Figure \(\PageIndex{1}\): Matrices of different dimensions (CC BY-NC-SA; Marcia Levitus)

Some types of matrices have special names:

A square matrix:\[\begin{pmatrix} 3 &-2 &4 \\ 5 &3i &3 \\ -i & 1/2 &9 \end{pmatrix} \nonumber\] with \(m=n\)
A rectangular matrix:\[\begin{pmatrix} 3 &-2 &4 \\ 5 &3i &3 \end{pmatrix}\nonumber\] with \(m\neq n\)
A column vector:\[\begin{pmatrix} 3 \\ 5\\ -i \end{pmatrix}\nonumber\] with \(n=1\)
A row vector:\[\begin{pmatrix} 3 &-2 &4 \\ \end{pmatrix}\nonumber\] with \(m=1\)
The identity matrix:\[\begin{pmatrix} 1 &0 &0 \\ 0 &1 &0 \\ 0&0 &1 \end{pmatrix}\nonumber\] with \(a_{ij}=\delta_{i,j}\), where \(\delta_{i,j}\) is a function defined as \(\delta_{i,j}=1\) if \(i=j\) and \(\delta_{i,j}=0\) if \(i\neq j\).
A diagonal matrix:\[\begin{pmatrix} a &0 &0 \\ 0 &b &0 \\ 0&0 &c \end{pmatrix}\nonumber\] with \(a_{ij}=c_i \delta_{i,j}\).
An upper triangular matrix:\[\begin{pmatrix} a &b &c \\ 0 &d &e \\ 0&0 &f \end{pmatrix}\nonumber\] All the entries below the main diagonal are zero.
A lower triangular matrix:\[\begin{pmatrix} a &0 &0 \\ b &c &0 \\ d&e &f \end{pmatrix}\nonumber\] All the entries above the main diagonal are zero.
A triangular matrix is one that is either lower triangular or upper triangular.

The Trace of a Matrix

The trace of an \(n\times n\) square matrix \(\mathbf{A}\) is the sum of the diagonal elements, and formally defined as \(Tr( \mathbf{A})=\sum_{i=1}^{n}a_{ii}\).

For example,

\[\mathbf{A}=\begin{pmatrix} 3 &-2 &4 \\ 5 &3i &3 \\ -i & 1/2 &9 \end{pmatrix}\; ; Tr(\mathbf{A})=12+3i \nonumber\]

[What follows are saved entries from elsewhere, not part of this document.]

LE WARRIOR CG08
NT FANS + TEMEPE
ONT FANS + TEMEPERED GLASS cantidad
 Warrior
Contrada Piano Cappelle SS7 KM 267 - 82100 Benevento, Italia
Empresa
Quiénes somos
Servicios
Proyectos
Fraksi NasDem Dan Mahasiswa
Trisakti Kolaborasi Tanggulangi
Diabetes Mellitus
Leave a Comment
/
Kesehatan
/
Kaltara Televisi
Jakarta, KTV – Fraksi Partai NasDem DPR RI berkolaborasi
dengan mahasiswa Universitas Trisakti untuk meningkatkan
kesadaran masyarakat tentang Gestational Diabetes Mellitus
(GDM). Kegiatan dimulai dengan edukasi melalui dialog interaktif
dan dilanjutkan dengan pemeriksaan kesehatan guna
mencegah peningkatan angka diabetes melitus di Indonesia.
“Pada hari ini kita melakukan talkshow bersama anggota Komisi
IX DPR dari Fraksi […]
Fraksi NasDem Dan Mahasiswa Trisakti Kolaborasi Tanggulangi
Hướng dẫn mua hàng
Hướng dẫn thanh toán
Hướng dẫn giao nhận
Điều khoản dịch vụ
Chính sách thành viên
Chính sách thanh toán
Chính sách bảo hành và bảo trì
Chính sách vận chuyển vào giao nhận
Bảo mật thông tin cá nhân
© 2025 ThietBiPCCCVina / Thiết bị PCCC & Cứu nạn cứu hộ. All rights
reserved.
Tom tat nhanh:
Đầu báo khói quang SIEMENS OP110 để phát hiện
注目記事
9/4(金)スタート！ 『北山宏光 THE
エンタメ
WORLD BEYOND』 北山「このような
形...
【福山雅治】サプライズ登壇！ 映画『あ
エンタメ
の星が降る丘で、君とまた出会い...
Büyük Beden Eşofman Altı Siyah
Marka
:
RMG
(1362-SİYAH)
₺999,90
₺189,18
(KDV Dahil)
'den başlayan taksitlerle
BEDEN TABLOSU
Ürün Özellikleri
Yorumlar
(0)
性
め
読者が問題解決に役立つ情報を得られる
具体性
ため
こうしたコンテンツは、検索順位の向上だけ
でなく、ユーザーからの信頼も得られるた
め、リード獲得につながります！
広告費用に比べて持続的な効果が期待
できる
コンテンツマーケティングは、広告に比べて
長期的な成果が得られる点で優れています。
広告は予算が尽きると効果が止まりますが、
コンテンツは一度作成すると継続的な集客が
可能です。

Singular and Nonsingular Matrices

A square matrix with nonzero determinant is called nonsingular. A matrix whose determinant is zero is called singular. (Note that you cannot calculate the determinant of a non-square matrix).

The Matrix Transpose

The matrix transpose, most commonly written \(\mathbf{A}^T\), is the matrix obtained by exchanging \(\mathbf{A}\)’s rows and columns. It is obtained by replacing all elements \(a_{ij}\) with \(a_{ji}\). For example:

\[\mathbf{A}=\begin{pmatrix} 3 &-2 &4 \\ 5 &3i &3 \end{pmatrix}\rightarrow \mathbf{A}^T=\begin{pmatrix} 3 &5\\ -2 &3i\\ 4&3 \end{pmatrix} \nonumber\]